Even the old control tower glistens in orange and white paint.
However, one artifact at the museum is about what happened after the war.
It also might be the most important piece here.
“It’s really significant,” said Petersen while unlocking a display case. “This is a pretty big deal.”
It would be easy to miss if you weren’t paying attention to the dozens of displays, but inside a plastic case in the corner of a room, and inside a wooden box within that case, is a small piece of paper in the shape of a crane.
“This little teeny tiny crane was folded out of a piece of medicine paper,” said Petersen as he took the wooden box out of the display case.
The story of Sadako Sasaki, the person who folded that crane, is known around the world.
Sadako was 2 years old when the United States dropped the atomic bomb on Hiroshima, Japan, on Aug. 6, 1945.
“She survived the atomic blast, but she got leukemia when she was 11,” said Petersen.
Before she died, Sadako wanted to fold a thousand paper cranes.
Her family says she achieved that before dying in 1955.
“The Japanese legend is if you fold a thousand paper cranes, you’ll get good luck or you’ll get your wish,” said Petersen.
Sadako wanted peace.
After she died, Sadako was buried with most of the paper cranes she folded.
However, her family kept a few and have been donating them to historical sites around the world.
In 2017, Sadako’s nephew came to Wendover to donate one to the Historic Wendover Airfield Museum.
“It was quite an emotional ordeal,” said Petersen. “The crane is given as an offer of reconciliation.
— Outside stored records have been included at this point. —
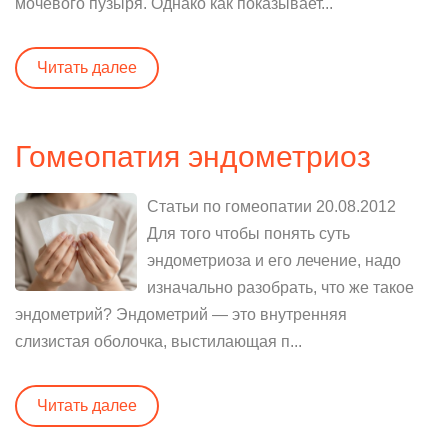
мочевого пузыря. Однако как показывает...
Читать далее
Гомеопатия эндометриоз
Статьи по гомеопатии 20.08.2012
Для того чтобы понять суть
эндометриоза и его лечение, надо
изначально разобрать, что же такое
эндометрий? Эндометрий — это внутренняя
слизистая оболочка, выстилающая п...
Читать далее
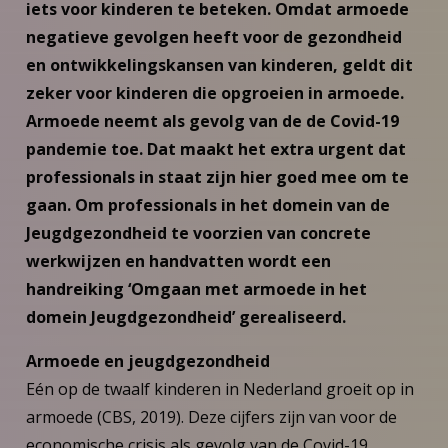
iets voor kinderen te beteken. Omdat armoede
negatieve gevolgen heeft voor de gezondheid
en ontwikkelingskansen van kinderen, geldt dit
zeker voor kinderen die opgroeien in armoede.
Armoede neemt als gevolg van de de Covid-19
pandemie toe. Dat maakt het extra urgent dat
professionals in staat zijn hier goed mee om te
gaan. Om professionals in het domein van de
Jeugdgezondheid te voorzien van concrete
werkwijzen en handvatten wordt een
handreiking ‘Omgaan met armoede in het
domein Jeugdgezondheid’ gerealiseerd.
Armoede en jeugdgezondheid
Eén op de twaalf kinderen in Nederland groeit op in
armoede (CBS, 2019). Deze cijfers zijn van voor de
economische crisis als gevolg van de Covid-19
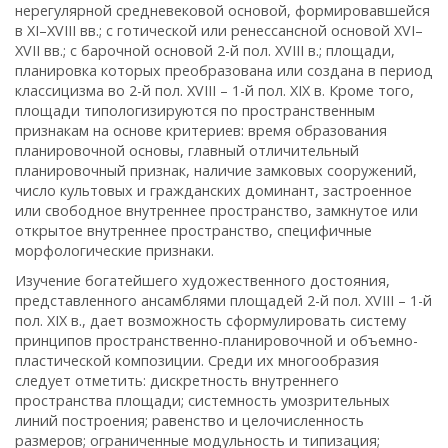
нерегулярной средневековой основой, формировавшейся
в XI–XVIII вв.; с готической или ренессансной основой XVI–
XVII вв.; с барочной основой 2-й пол. XVIII в.; площади,
планировка которых преобразована или создана в период
классицизма во 2-й пол. XVIII – 1-й пол. XIX в. Кроме того,
площади типологизируются по пространственным
признакам на основе критериев: время образования
планировочной основы, главный отличительный
планировочный признак, наличие замковых сооружений,
число культовых и гражданских доминант, застроенное
или свободное внутреннее пространство, замкнутое или
открытое внутреннее пространство, специфичные
морфологические признаки.
Изучение богатейшего художественного достояния,
представленного ансамблями площадей 2-й пол. XVIII – 1-й
пол. XIX в., дает возможность сформулировать систему
принципов пространственно-планировочной и объемно-
пластической композиции. Среди их многообразия
следует отметить: дискретность внутреннего
пространства площади; системность умозрительных
линий построения; равенство и целочисленность
размеров; ограниченные модульность и типизация;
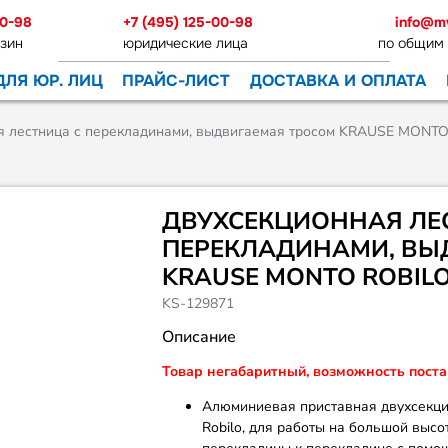
00-98
+7 (495) 125-00-98
info@m
зин
юридические лица
по общим
ДЛЯ ЮР. ЛИЦ
ПРАЙС-ЛИСТ
ДОСТАВКА И ОПЛАТА
я лестница с перекладинами, выдвигаемая тросом KRAUSE MONTO
ДВУХСЕКЦИОННАЯ ЛЕ
ПЕРЕКЛАДИНАМИ, ВЫ
KRAUSE MONTO ROBILO
KS-129871
Описание
Товар негабаритный, возможность поста
Алюминиевая приставная двухсекци
Robilo, для работы на большой высо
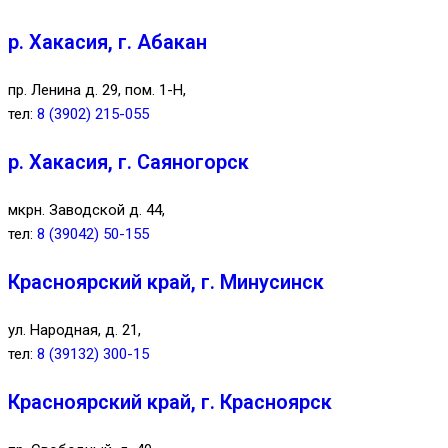
р. Хакасия, г. Абакан
пр. Ленина д. 29, пом. 1-Н,
тел:
8 (3902) 215-055
р. Хакасия, г. Саяногорск
мкрн. Заводской д. 44,
тел:
8 (39042) 50-155
Красноярский край, г. Минусинск
ул. Народная, д. 21,
тел:
8 (39132) 300-15
Красноярский край, г. Красноярск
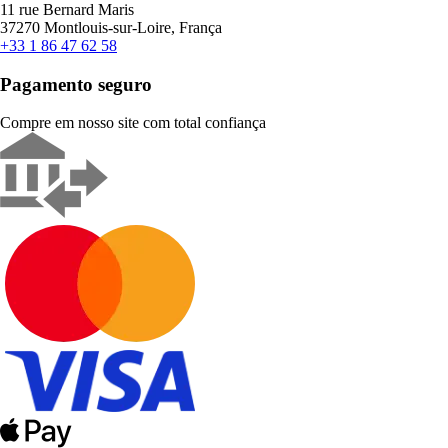
11 rue Bernard Maris
37270 Montlouis-sur-Loire, França
+33 1 86 47 62 58
Pagamento seguro
Compre em nosso site com total confiança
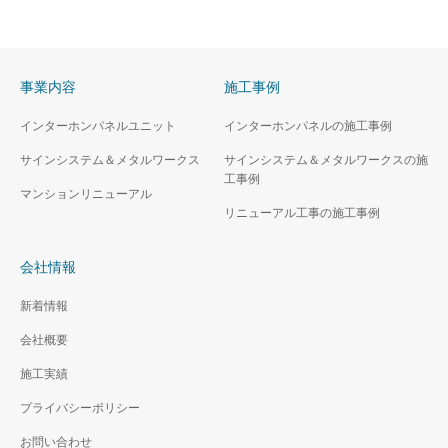
事業内容
施工事例
インターホンパネルユニット
インターホンパネルの施工事例
サインシステム＆メタルワークス
サインシステム＆メタルワークスの施
工事例
マンションリニューアル
リニューアル工事の施工事例
会社情報
新着情報
会社概要
施工実績
プライバシーポリシー
お問い合わせ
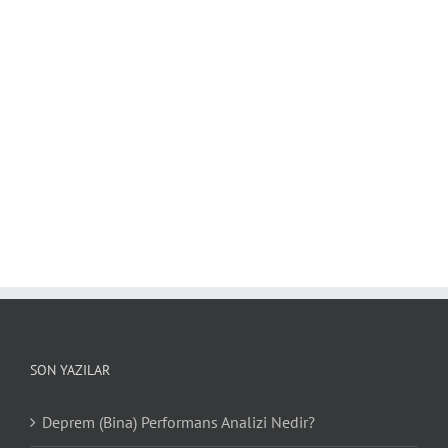
SON YAZILAR
Deprem (Bina) Performans Analizi Nedir?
We’re not blaming them for starting the war, and they’re not blaming us for ending the war. It’s simply a token of reconciliation.”
There is a paper crane on display at Pearl Harbor as well as the 9/11 Memorial on New York City.
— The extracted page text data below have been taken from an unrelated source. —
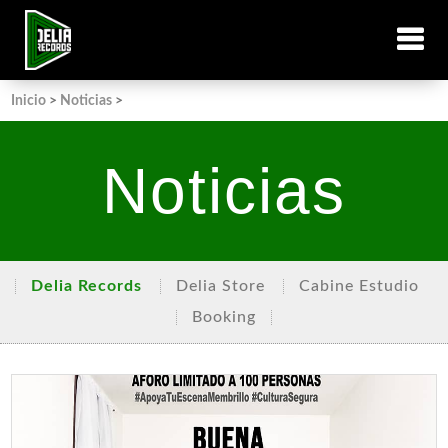
Inicio
>
Noticias
>
Noticias
Delia Records
Delia Store
Cabine Estudio
Booking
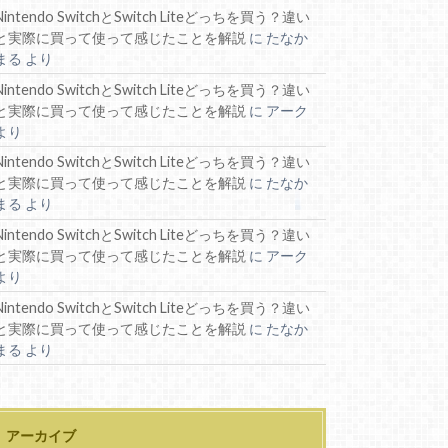
Nintendo SwitchとSwitch Liteどっちを買う？違い
と実際に買って使って感じたことを解説
に
たなか
まる
より
Nintendo SwitchとSwitch Liteどっちを買う？違い
と実際に買って使って感じたことを解説
に
アーク
より
Nintendo SwitchとSwitch Liteどっちを買う？違い
と実際に買って使って感じたことを解説
に
たなか
まる
より
Nintendo SwitchとSwitch Liteどっちを買う？違い
と実際に買って使って感じたことを解説
に
アーク
より
Nintendo SwitchとSwitch Liteどっちを買う？違い
と実際に買って使って感じたことを解説
に
たなか
まる
より
アーカイブ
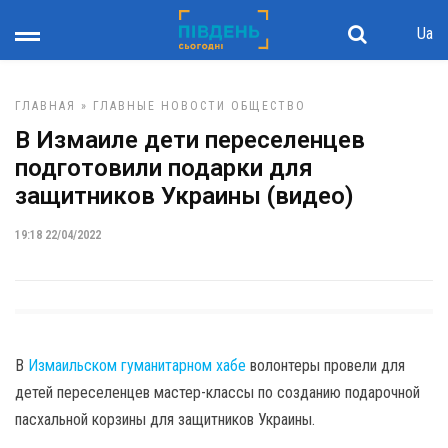
Ua
ГЛАВНАЯ
»
ГЛАВНЫЕ НОВОСТИ
ОБЩЕСТВО
В Измаиле дети переселенцев
подготовили подарки для
защитников Украины (видео)
19:18 22/04/2022
В
Измаильском гуманитарном хабе
волонтеры провели для
детей переселенцев мастер-классы по созданию подарочной
пасхальной корзины для защитников Украины.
“There are only six places in the United States that have received these,” said Petersen. “To get one here in Wendover, the meaning is very, very significant.”
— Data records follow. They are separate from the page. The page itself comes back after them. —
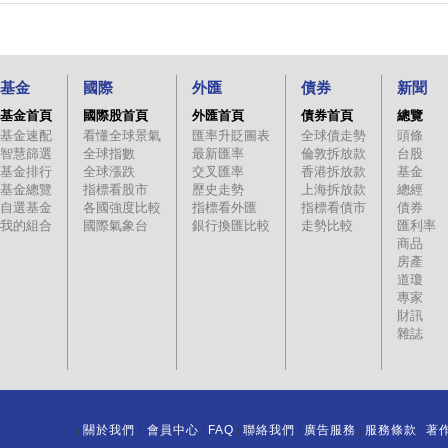
基金
國際
外匯
債券
新聞
基金首頁
國際股首頁
外匯首頁
債券首頁
總覽
基金速配
看懂全球景氣
匯率升貶圖表
全球債走勢
頭條
智慧篩選
全球指數
最新匯率
倫敦拆放款
台股
基金排行
全球漲跌
交叉匯率
香港拆放款
基金
基金總覽
指標看股市
歷史走勢
上海拆放款
總經
自選基金
各國強度比較
指標看外匯
指標看債市
債券
我的組合
國際氣象台
銀行換匯比較
走勢比較
匯利率
商品
房產
道瓊
專家
財訊
雜誌
關於我們
會員中心
FAQ
聯絡我們
廣告服務
服務條款
著
｜
｜
｜
｜
｜
｜
｜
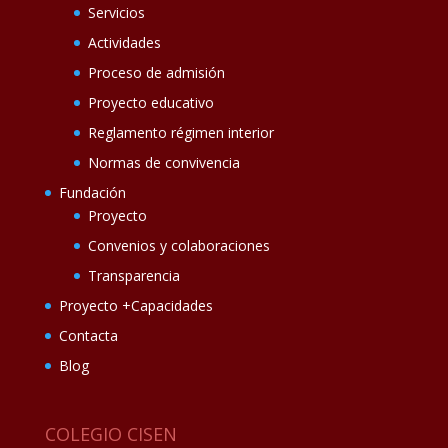
Servicios
Actividades
Proceso de admisión
Proyecto educativo
Reglamento régimen interior
Normas de convivencia
Fundación
Proyecto
Convenios y colaboraciones
Transparencia
Proyecto +Capacidades
Contacta
Blog
COLEGIO CISEN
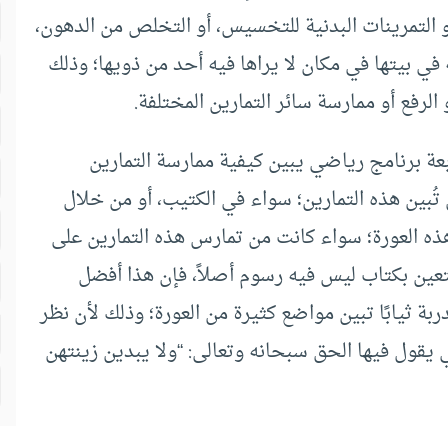
أو التمرينات البدنية للتخسيس، أو التخلص من الدهون،
 في بيتها في مكان لا يراها فيه أحد من ذويها؛ وذلك
لرفع أو ممارسة سائر التمارين المختلفة.
بعة برنامج رياضي يبين كيفية ممارسة التمارين
 تُبين هذه التمارين؛ سواء في الكتيب، أو من خلال
ذه العورة؛ سواء كانت من تمارس هذه التمارين على
تعين بكتاب ليس فيه رسوم أصلاً، فإن هذا أفضل
بة ثيابًا تبين مواضع كثيرة من العورة؛ وذلك لأن نظر
تي يقول فيها الحق سبحانه وتعالى: “ولا يبدين زينتهن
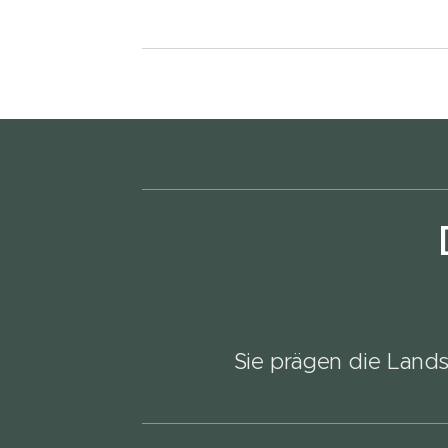
Sie prägen die Lands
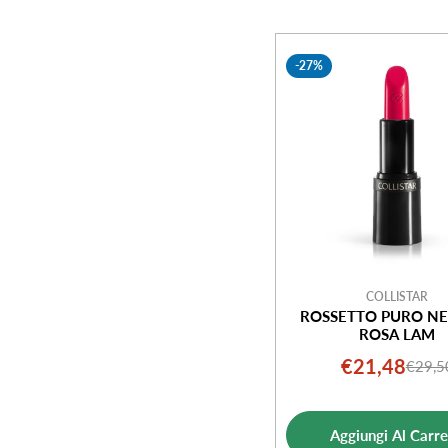
-27%
COLLISTAR
ROSSETTO PURO N
ROSA LAM
€21,48
€29,5
Prezz
Prezz
di
norm
vendi
Aggiungi Al Carre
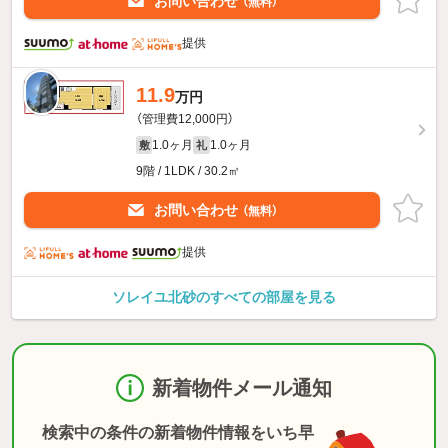
お問い合わせ
（無料）
提供
11.9
万円
（管理費12,000円）
1.0ヶ月
1.0ヶ月
敷
礼
9階 / 1LDK / 30.2㎡
お問い合わせ
（無料）
提供
ソレイユ北砂のすべての部屋を見る
新着物件メール通知
検索中の条件の新着物件情報をいち早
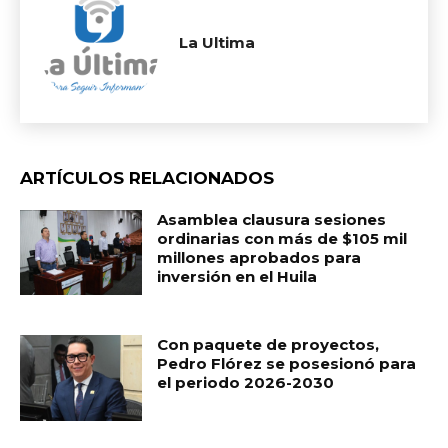
La Ultima
ARTÍCULOS RELACIONADOS
Asamblea clausura sesiones
ordinarias con más de $105 mil
millones aprobados para
inversión en el Huila
Con paquete de proyectos,
Pedro Flórez se posesionó para
el periodo 2026-2030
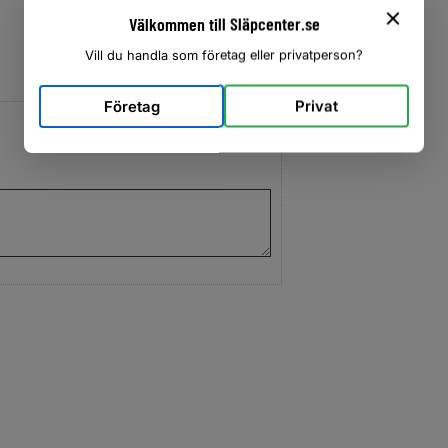
Välkommen till Släpcenter.se
Vill du handla som företag eller privatperson?
Företag
Privat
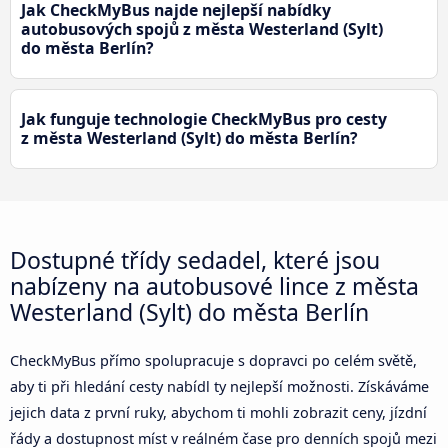
Jak CheckMyBus najde nejlepší nabídky
autobusových spojů z města Westerland (Sylt)
do města Berlín?
Jak funguje technologie CheckMyBus pro cesty
z města Westerland (Sylt) do města Berlín?
Dostupné třídy sedadel, které jsou
nabízeny na autobusové lince z města
Westerland (Sylt) do města Berlín
CheckMyBus přímo spolupracuje s dopravci po celém světě,
aby ti při hledání cesty nabídl ty nejlepší možnosti. Získáváme
jejich data z první ruky, abychom ti mohli zobrazit ceny, jízdní
řády a dostupnost míst v reálném čase pro denních spojů mezi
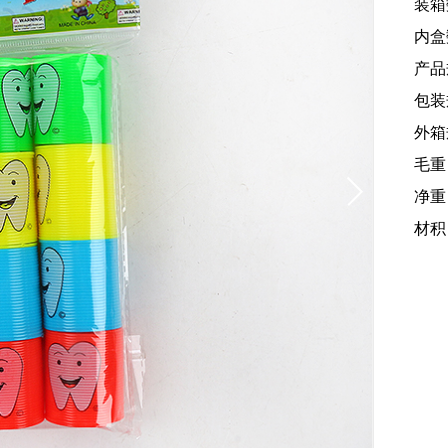
装箱
内盒
产品规
包装规
外箱规
毛重
净重：
材积：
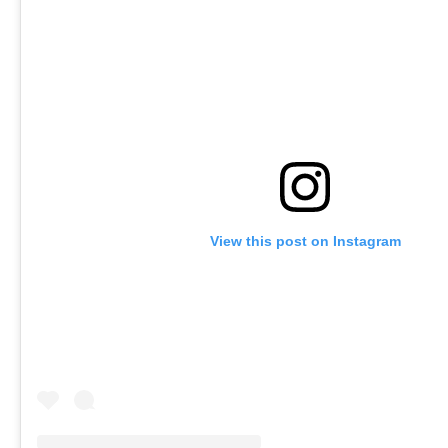
View this post on Instagram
In a museum full of weapons to win a war, it's a small piece of folded paper that might contain the most important lesson. Here's our story for @KSL5TV on the 74th anniversary of the first atomic bomb dropped on Japan during World War II.
🎥@seanrestes #Hiroshima #HiroshimaDay pic.twitter.com/YSU2WGTkqJ— Alex Cabrero (@KSL_AlexCabrero) August 7, 2019
In a museum full of weapons to win a war, a folded little piece of paper shows it just might be possible to win with love.
“We see all the guns and bombs and this and that and the other and this is kind of the one piece that symbolizes peace,” said Petersen. “Most people have the hope for a better future. Everybody just needs to continue on doing their best and trying to make it a better world.”